11. The method of claim 8 further comprising selecting the plurality of candidate input recommendations from a database of words associated with a type of an application for which the user input is provided.

12. The method of claim 8 further comprising selecting the plurality of candidate input recommendations from a database of words associated with an employer of the user.

13. The method of claim 8 further comprising selecting the plurality of candidate input recommendations from a database of words associated with a group of users that includes the user providing the user input.

14. The method of claim 8 further comprising selecting the plurality of candidate input recommendations from a dictionary including words in a dialect of a language.

15. The method of claim 8, wherein identifying the subset of the plurality of candidate input recommendations further comprises executing, by the application, a neural network component to determine a probability of a candidate input recommendations having a threshold level of accuracy.

16. The method of claim 8 further comprising identifying a context associated with the user input.

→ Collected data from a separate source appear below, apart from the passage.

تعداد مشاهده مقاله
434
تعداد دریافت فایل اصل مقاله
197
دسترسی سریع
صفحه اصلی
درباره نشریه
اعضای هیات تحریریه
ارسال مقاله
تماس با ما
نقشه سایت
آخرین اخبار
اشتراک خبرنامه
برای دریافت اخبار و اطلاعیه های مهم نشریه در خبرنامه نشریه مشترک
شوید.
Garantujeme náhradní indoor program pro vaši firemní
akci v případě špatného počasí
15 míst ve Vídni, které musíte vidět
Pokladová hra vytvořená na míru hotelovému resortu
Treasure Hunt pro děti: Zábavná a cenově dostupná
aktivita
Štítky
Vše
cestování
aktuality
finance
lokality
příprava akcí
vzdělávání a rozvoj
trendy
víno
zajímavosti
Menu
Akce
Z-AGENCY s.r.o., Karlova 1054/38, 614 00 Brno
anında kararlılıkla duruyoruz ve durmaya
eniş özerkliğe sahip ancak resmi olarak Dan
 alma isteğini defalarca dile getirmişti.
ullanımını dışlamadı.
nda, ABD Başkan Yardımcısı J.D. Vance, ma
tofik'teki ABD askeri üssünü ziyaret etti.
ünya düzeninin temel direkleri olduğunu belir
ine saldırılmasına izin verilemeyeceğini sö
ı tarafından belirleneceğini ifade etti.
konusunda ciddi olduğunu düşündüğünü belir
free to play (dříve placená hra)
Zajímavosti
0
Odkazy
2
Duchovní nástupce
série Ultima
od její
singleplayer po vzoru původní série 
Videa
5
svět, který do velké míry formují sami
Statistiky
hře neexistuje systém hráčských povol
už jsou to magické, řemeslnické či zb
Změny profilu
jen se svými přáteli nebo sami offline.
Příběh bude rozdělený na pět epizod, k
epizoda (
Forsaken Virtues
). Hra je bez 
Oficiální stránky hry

17. The method of claim 16, wherein determining, by the application, the plurality of candidate input recommendations, includes determining the plurality of candidate input recommendations based on analyzing at least the first word and the identified context.

18. The method of claim 8 further comprising receiving user input including an instruction to replace the first word with the at least one of the identified subset.

19. The method of claim 8 further comprising receiving user input including an instruction not to replace the first word with the at least one of the identified subset.

20. The method of claim 8 further comprising receiving user input including an instruction to add the first word to the dictionary.